“These are not, like, the nine greatest experts on the internet,” noted Justice Elena Kagan – a reference to herself and fellow colleagues on the Supreme Court.
Depsite this, the justices are being asked to negotiate complex arguments that could have wide implications for online providers and ultimately everyone who uses the internet. Their rulings in two cases argued before the court on Feb. 21 and Feb. 22, 2023, could force social media companies to change the way they do business. So, will the Supreme Court “break the internet,” as some have suggested? The Conversation asked Michael W. Carroll, a cyberlaw expert at American University, to explain what is at stake – and how the justices appear to be thinking about the cases.
Can you talk us through the two cases?
The justices are looking at two separate cases – Gonzalez vs. Google and Twitter vs. Taamneh – that arise out of the same lawsuit. They are being argued separately because they revolve around the interpretation of two different laws.
Both cases result from terrorist attacks. The Google case was brought by the family of Nohemi Gonzalez, an American woman killed in the 2015 attack by the Islamic State group in Paris. The death of a Jordanian man in a 2017 attack by the terrorist group in Istanbul forms the basis of the Twitter case.

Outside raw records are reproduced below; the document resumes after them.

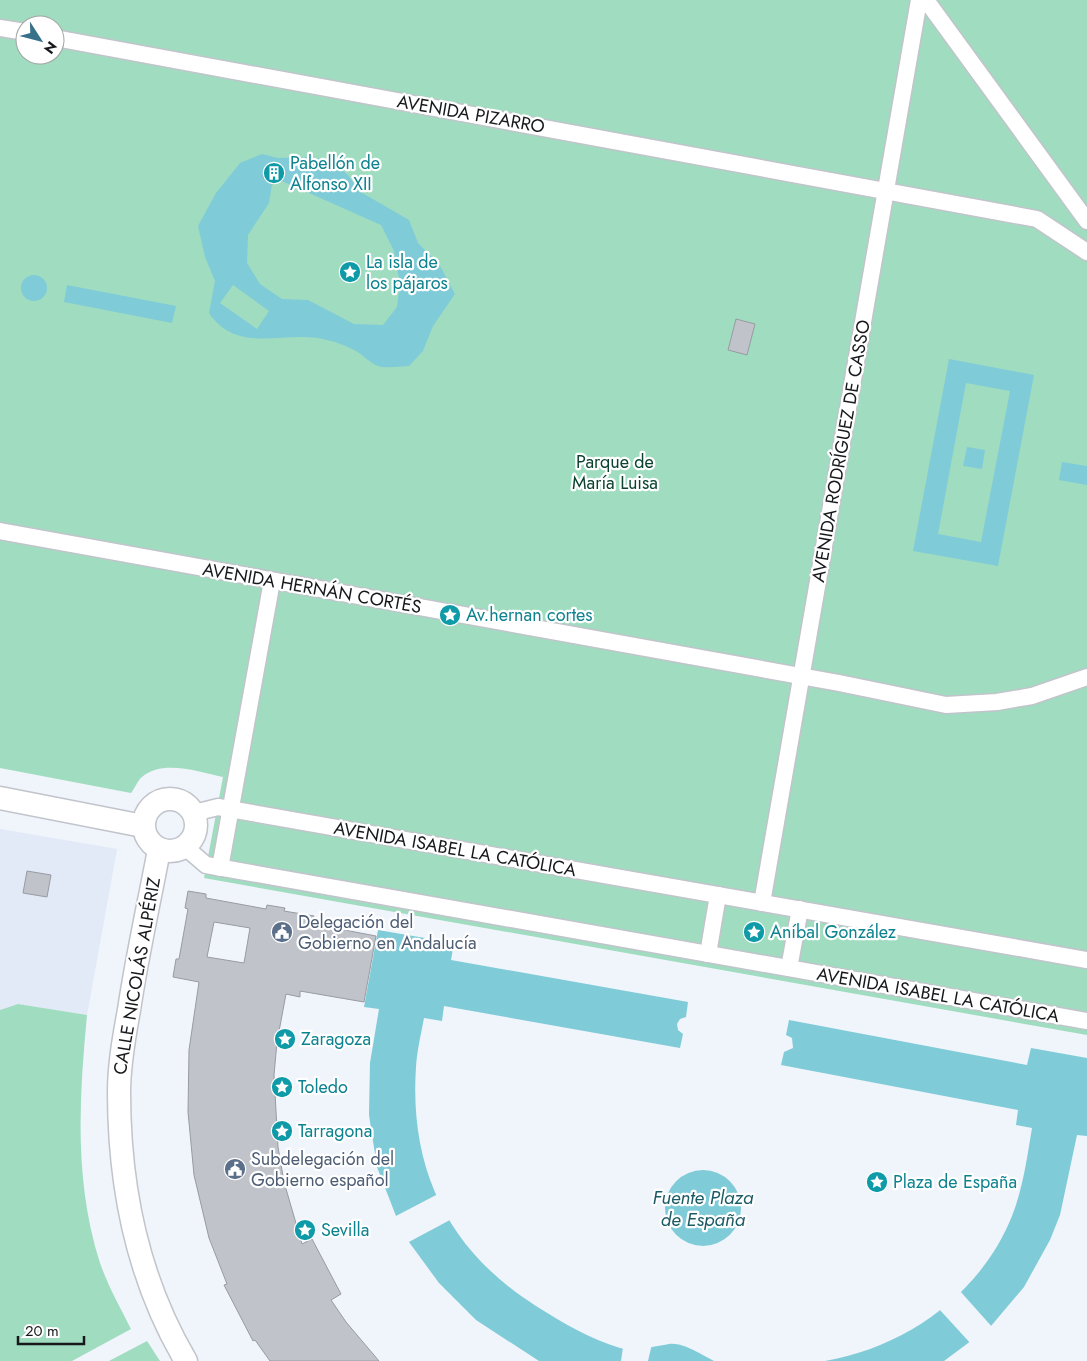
<svg xmlns="http://www.w3.org/2000/svg" width="1087" height="1361" font-family="Jost,sans-serif">
  <style>
    .built { fill: #e2e9f7 }
    .green { fill: #a0dcc0; fill-rule: evenodd }
    .water { fill: #7fcbd8; fill-rule: evenodd }
    .pier { fill: #f0f4fb }
    .building { fill: #c0c3ca; stroke: #989ca2; fill-rule: evenodd }
    .lines { fill: none; stroke-linecap: round; stroke-linejoin: round }
    .pedestrian-casing { stroke: #c1c4cb; stroke-width: 19 }
    .minor-casing { stroke: #c1c4cb; stroke-width: 25 }
    .pedestrian { stroke: #fff; stroke-width: 16 }
    .minor { stroke: #fff; stroke-width: 22 }
    .labels { text-anchor: middle; stroke-width: 4.5; stroke-linejoin: round; paint-order: stroke }
    .street-label { font-size: 18px; fill: #17181b; stroke: #fff }
    .culture-label { font-size: 18px; fill: #0d838f; stroke: #fff; text-anchor: start }
    .park-label { font-size: 18px; fill: #0c4330; stroke: #fff }
    .service-label { font-size: 18px; fill: #4e5e75; stroke: #fff; text-anchor: start }
    .water-label { font-size: 19px; font-style: italic; fill: #1b5b65; stroke: #fff }
  </style>
  <rect width="100%" height="100%" fill="#f0f4fb"/>
  <polygon class="built" points="0,829 117,849 87,1015 18,1004 0,1010"/>
  <g class="green">
    <path d="M0,0H1087V1035L204,878L223,777C199,772 163,759 142,777C138,780 135,788 131,793L0,768ZM25,25H55V55H25Z"/>
    <path d="M18,1004L87,1015C79,1099 74,1182 100,1263C108,1286 120,1307 131,1329L72,1361H0V1010Z"/>
    <polygon points="147,1341 160,1361 109,1361"/>
  </g>
  <g class="water">
    <path d="M262,154L278,158L312,157L333,162L348,175L359,191L409,220L418,243L439,264L455,294L433,326L423,351L409,366C400,366 386,369 378,366C370,363 363,355 356,351C347,346 336,342 327,340C286,329 238,356 209,313L215,281L205,257L198,226L216,193L240,163ZM282,181L381,225L394,251L400,284L397,307L383,325L354,324L308,300L282,299L260,284L247,263L248,235L269,203L272,184ZM233,285L269,311L257,329L220,303Z"/>
    <circle cx="34" cy="288" r="13"/>
    <polygon points="67,285 176,306 172,323 64,302"/>
    <path d="M949,359L1034,375L998,566L913,551ZM966,383L1010,391L981,542L938,534Z"/>
    <polygon points="967,447 985,450 982,469 963,466"/>
    <polygon points="1062,462 1087,466 1087,485 1059,480"/>
    <path d="M378,930L454,943L451,960L688,1002L686,1017L680,1019L677,1024L678,1030L683,1034L680,1048L444,1006L442,1021L424,1018C421,1034 417,1051 416,1067C409,1170 449,1251 536,1306C563,1323 590,1339 620,1348C632,1352 657,1346 669,1344C683,1342 702,1355 714,1361H539L476,1320L439,1283L409,1242L396,1216L377,1167L369,1115L370,1063L379,1009L364,1007Z"/>
    <path d="M789,1020L1027,1065L1031,1048L1087,1058V1136L1077,1135L1060,1215L1050,1240L1024,1287L991,1326L944,1361H825C906,1347 981,1294 1012,1216C1023,1188 1027,1158 1032,1128L1016,1125L1018,1110L781,1065L784,1052L793,1048L792,1038L786,1035Z"/>
    <circle cx="703" cy="1208" r="38"/>
  </g>
  <g class="pier">
    <polygon points="438,1194 450,1220 407,1243 394,1217"/>
    <polygon points="960,1291 993,1328 972,1345 939,1309"/>
    <polygon points="652,1344 648,1361 621,1361 623,1347"/>
  </g>
  <g class="building">
    <polygon points="275,163 284,170 282,181 272,184 263,177 266,166"/>
    <polygon points="736,319 755,324 747,355 728,350"/>
    <polygon points="27,871 51,875 47,897 23,893"/>
    <path d="M188,891L206,894V898L266,909L267,905L285,908L284,911L314,916L313,924L376,936L364,1002L300,991V997L286,994L277,1042L274,1075L278,1147L284,1182L302,1244L312,1239L341,1294L331,1300L346,1322L379,1361H270L255,1340L253,1341L224,1285L227,1284L209,1238L194,1175L188,1112L189,1050L199,982L173,977L176,959H179L188,909L185,908ZM214,922L250,928L244,963L207,957Z"/>
  </g>
  <g class="lines">
    <g class="pedestrian-casing">
      <g id="pedestrian">
        <polyline points="926,0 1087,221"/>
        <polyline points="0,28 25,32"/>
        <polyline points="55,38 1037,219 1087,252"/>
        <polyline points="0,531 839,683 946,705 997,702 1032,696 1087,677"/>
        <polyline points="194,813 218,807 1087,960"/>
        <polyline points="185,847 206,865 1087,1021"/>
        <polyline points="220,868 272,581"/>
        <polyline points="762,903 919,0"/>
        <polyline points="708,954 718,895"/>
        <polyline points="789,968 800,909"/>
      </g>
    </g>
    <g class="minor-casing">
      <g id="minor">
        <polyline points="0,798 143,826"/>
        <circle cx="170" cy="825" r="26"/>
        <path d="M159,850C149,903 137,956 129,1010C124,1037 119,1065 119,1092C119,1186 138,1280 186,1361"/>
      </g>
    </g>
    <use href="#pedestrian" class="pedestrian"/>
    <use href="#minor" class="minor"/>
  </g>
  <defs>
    <g id="building-disc" transform="scale(1.125)"><circle r="9.5" fill="#0f9aa8" stroke="#fff"/><path d="M-4-6H4V6H1V3H-1V6H-4ZM-2.5-4.3h1.7v1.8h-1.7ZM.8-4.3h1.7v1.8H.8ZM-2.5-1h1.7V.8h-1.7ZM.8-1h1.7V.8H.8Z" fill="#fff"/></g>
    <g id="sight-disc" transform="scale(1.125)"><circle r="9.5" fill="#0f9aa8" stroke="#fff"/><path d="M0-6L1.8-2.2L6-1.7L2.9 1.2L3.7 5.4L0 3.3L-3.7 5.4L-2.9 1.2L-6-1.7L-1.8-2.2Z" fill="#fff"/></g>
    <g id="civic-disc" transform="scale(1.125)"><circle r="9.5" fill="#5c6f8a" stroke="#fff"/><path d="M-.6-6.5H3V-4.5H.6V-3L4-1V1h2V6H-6V1h2V-1L-.6-3ZM-1.2 2.5V6h2.4V2.5Z" fill="#fff"/></g>
  </defs>
  <g fill-rule="evenodd">
    <use href="#building-disc" x="274" y="173"/>
    <use href="#sight-disc" x="350" y="272"/>
    <use href="#sight-disc" x="450" y="615"/>
    <use href="#civic-disc" x="282" y="932"/>
    <use href="#sight-disc" x="754" y="932"/>
    <use href="#sight-disc" x="285" y="1039"/>
    <use href="#sight-disc" x="282" y="1087"/>
    <use href="#sight-disc" x="282" y="1131"/>
    <use href="#civic-disc" x="235" y="1169"/>
    <use href="#sight-disc" x="877" y="1182"/>
    <use href="#sight-disc" x="305" y="1230"/>
  </g>
  <g class="labels">
    <g class="street-label">
      <text transform="translate(471 114) rotate(10)" y="6">AVENIDA PIZARRO</text>
      <text transform="translate(841 451) rotate(-80)" y="6">AVENIDA RODRÍGUEZ DE CASSO</text>
      <text transform="translate(312 588) rotate(10)" y="6">AVENIDA HERNÁN CORTÉS</text>
      <text transform="translate(455 849) rotate(10)" y="6">AVENIDA ISABEL LA CATÓLICA</text>
      <text transform="translate(137 976) rotate(-80)" y="6">CALLE NICOLÁS ALPÉRIZ</text>
      <text transform="translate(938 995) rotate(10)" y="6">AVENIDA ISABEL LA CATÓLICA</text>
    </g>
    <g class="culture-label">
      <text x="290" y="169">Pabellón de<tspan x="290" dy="21">Alfonso XII</tspan></text>
      <text x="366" y="268">La isla de<tspan x="366" dy="21">los pájaros</tspan></text>
      <text x="466" y="621">Av.hernan cortes</text>
      <text x="770" y="938">Aníbal González</text>
      <text x="301" y="1045">Zaragoza</text>
      <text x="298" y="1093">Toledo</text>
      <text x="298" y="1137">Tarragona</text>
      <text x="893" y="1188">Plaza de España</text>
      <text x="321" y="1236">Sevilla</text>
    </g>
    <g class="park-label">
      <text x="615" y="468">Parque de<tspan x="615" dy="21">María Luisa</tspan></text>
    </g>
    <g class="service-label">
      <text x="298" y="928">Delegación del<tspan x="298" dy="21">Gobierno en Andalucía</tspan></text>
      <text x="251" y="1165">Subdelegación del<tspan x="251" dy="21">Gobierno español</tspan></text>
    </g>
    <g class="water-label">
      <text x="703" y="1204">Fuente Plaza<tspan x="703" dy="22">de España</tspan></text>
    </g>
  </g>
  <g transform="translate(40 40) rotate(126)"><circle r="24" fill="#ffffff" stroke="#a2a3a4"/>
  <path d="M0-4L9 19L0 12L-9 19Z" fill="#377089"/>
  <text y="-8" font-size="14" font-weight="bold" text-anchor="middle" fill="#17181b">N</text>
  </g>
  <path d="M18 1336v8h66v-8" fill="none" stroke="#17181b" stroke-width="2.5"/>
  <text x="25" y="1336" font-size="15" fill="#17181b" stroke="#ffffff" stroke-width="4" paint-order="stroke">20 m</text>
</svg>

What both have in common is the claim that social media platforms played a role in the organizing of the attacks. In particular, it was argued by lawyers for the two families that Twitter and YouTube, owned by Google, amplified the Islamic State group’s recruiting and fundraising messages.
Central to this argument is that the social media platforms used algorithms that boosted content to those who may be interested in the Islamic State group’s content.

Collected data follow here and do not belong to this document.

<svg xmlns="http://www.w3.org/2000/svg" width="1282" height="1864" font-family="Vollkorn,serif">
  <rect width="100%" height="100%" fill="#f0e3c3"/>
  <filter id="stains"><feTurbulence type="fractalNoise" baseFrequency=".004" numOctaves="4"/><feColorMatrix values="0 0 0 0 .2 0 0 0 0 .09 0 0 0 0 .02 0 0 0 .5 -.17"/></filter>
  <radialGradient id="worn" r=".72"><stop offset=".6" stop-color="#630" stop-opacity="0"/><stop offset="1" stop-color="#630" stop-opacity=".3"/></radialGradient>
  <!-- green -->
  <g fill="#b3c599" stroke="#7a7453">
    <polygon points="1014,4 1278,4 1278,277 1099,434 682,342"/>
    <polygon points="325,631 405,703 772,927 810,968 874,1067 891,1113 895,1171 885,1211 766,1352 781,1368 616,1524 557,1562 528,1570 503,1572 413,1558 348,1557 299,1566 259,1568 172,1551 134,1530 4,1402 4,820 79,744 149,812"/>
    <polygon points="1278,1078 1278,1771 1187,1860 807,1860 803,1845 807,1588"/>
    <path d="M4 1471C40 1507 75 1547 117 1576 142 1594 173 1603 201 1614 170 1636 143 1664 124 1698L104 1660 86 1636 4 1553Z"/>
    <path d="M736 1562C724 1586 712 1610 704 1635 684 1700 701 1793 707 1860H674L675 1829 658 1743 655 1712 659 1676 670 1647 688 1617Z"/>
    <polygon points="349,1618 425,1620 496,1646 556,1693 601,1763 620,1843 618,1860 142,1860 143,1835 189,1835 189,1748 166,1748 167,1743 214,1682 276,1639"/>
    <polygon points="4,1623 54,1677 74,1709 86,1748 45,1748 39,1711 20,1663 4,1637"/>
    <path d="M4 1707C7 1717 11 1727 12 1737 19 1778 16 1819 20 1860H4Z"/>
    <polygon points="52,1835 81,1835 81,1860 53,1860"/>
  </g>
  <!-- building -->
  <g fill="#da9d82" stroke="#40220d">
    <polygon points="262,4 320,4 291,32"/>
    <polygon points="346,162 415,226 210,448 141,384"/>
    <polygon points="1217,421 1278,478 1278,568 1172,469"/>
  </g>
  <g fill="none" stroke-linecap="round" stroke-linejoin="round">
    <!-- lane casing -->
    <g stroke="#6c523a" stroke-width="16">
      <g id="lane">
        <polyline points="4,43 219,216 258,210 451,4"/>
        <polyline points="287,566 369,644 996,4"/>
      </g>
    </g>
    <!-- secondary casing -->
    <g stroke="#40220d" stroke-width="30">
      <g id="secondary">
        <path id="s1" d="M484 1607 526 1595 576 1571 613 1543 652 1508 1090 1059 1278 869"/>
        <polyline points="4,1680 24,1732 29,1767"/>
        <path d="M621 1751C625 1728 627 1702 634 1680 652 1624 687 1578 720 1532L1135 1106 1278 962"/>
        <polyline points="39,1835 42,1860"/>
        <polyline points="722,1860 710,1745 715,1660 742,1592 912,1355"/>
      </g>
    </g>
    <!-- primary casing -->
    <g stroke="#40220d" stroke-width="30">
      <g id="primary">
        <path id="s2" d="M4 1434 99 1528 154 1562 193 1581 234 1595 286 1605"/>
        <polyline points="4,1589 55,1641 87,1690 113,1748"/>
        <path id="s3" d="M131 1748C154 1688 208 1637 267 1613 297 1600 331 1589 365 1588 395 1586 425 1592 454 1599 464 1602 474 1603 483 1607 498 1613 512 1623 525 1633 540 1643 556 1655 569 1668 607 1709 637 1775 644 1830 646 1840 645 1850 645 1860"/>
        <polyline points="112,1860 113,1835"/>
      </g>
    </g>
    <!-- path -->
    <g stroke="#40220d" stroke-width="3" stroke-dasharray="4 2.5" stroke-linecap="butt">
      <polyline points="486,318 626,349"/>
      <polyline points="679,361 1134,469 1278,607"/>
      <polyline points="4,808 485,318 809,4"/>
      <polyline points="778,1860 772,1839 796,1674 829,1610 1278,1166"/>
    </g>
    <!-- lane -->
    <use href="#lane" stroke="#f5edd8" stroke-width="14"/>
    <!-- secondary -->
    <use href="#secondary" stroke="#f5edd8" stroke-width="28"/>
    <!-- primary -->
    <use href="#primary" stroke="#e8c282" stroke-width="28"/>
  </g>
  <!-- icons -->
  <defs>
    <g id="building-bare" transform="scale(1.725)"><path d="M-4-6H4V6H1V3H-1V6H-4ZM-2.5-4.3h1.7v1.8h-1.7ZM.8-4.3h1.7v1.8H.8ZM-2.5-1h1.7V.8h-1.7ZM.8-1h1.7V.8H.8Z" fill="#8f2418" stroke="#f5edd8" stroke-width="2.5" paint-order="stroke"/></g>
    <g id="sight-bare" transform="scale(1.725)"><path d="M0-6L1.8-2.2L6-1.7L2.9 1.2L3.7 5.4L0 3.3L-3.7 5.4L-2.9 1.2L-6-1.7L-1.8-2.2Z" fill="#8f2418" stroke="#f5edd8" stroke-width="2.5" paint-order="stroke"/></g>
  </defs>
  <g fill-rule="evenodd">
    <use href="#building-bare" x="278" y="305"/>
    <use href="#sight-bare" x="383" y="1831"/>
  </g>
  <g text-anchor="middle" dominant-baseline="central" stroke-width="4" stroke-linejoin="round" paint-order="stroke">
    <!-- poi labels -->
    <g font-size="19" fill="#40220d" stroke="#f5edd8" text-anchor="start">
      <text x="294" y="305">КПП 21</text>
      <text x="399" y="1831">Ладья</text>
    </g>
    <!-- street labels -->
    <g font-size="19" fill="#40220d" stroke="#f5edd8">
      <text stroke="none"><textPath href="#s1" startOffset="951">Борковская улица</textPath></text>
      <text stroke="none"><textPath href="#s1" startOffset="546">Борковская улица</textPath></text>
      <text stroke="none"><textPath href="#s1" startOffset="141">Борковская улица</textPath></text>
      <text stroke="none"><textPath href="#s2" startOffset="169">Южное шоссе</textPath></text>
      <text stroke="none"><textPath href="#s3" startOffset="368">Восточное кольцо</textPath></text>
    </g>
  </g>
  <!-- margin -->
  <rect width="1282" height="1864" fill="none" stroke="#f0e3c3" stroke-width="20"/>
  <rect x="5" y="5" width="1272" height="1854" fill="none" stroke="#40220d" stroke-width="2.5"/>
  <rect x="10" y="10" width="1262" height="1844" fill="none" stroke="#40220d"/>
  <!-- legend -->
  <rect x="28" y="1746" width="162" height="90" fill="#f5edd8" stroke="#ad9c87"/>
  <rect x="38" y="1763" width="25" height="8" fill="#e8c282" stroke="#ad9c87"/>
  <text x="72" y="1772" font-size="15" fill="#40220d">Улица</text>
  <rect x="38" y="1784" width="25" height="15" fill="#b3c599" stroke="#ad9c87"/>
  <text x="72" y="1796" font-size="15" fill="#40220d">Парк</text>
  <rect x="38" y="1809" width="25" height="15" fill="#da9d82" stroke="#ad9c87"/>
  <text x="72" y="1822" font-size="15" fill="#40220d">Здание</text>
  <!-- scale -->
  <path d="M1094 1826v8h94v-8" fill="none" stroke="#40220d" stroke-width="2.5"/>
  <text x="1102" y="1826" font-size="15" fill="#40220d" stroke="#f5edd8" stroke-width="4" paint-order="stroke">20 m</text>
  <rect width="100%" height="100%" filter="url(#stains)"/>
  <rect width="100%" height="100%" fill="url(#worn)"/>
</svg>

How do the two cases differ?
In the case of Google, the company is saying it cannot be held responsible because it is protected by Section 230 of the Communications Act. Section 230 holds that no provider of an interactive computer service shall be treated as the publisher or speaker of information provided by a third party. Google’s lawyers argue that treating YouTube as the publisher of Islamic State group videos would contravene Section 230.
Complicating matters, however, is the definition in the act of what an information content provider is. It is defined as a person or entity responsible for creating or developing content “in whole or in part.” The plaintiff in Gonzalez is arguing that in promoting Islamic State group videos through thumbnails on the platform, YouTube is responsible for content creation and, as such, can be held responsible.
As law professor Eric Schnapper, representing the Gonzalez family, argued to the justices: “I type in ISIS video and they are sending me to a catalogue of thumbnails which they created.”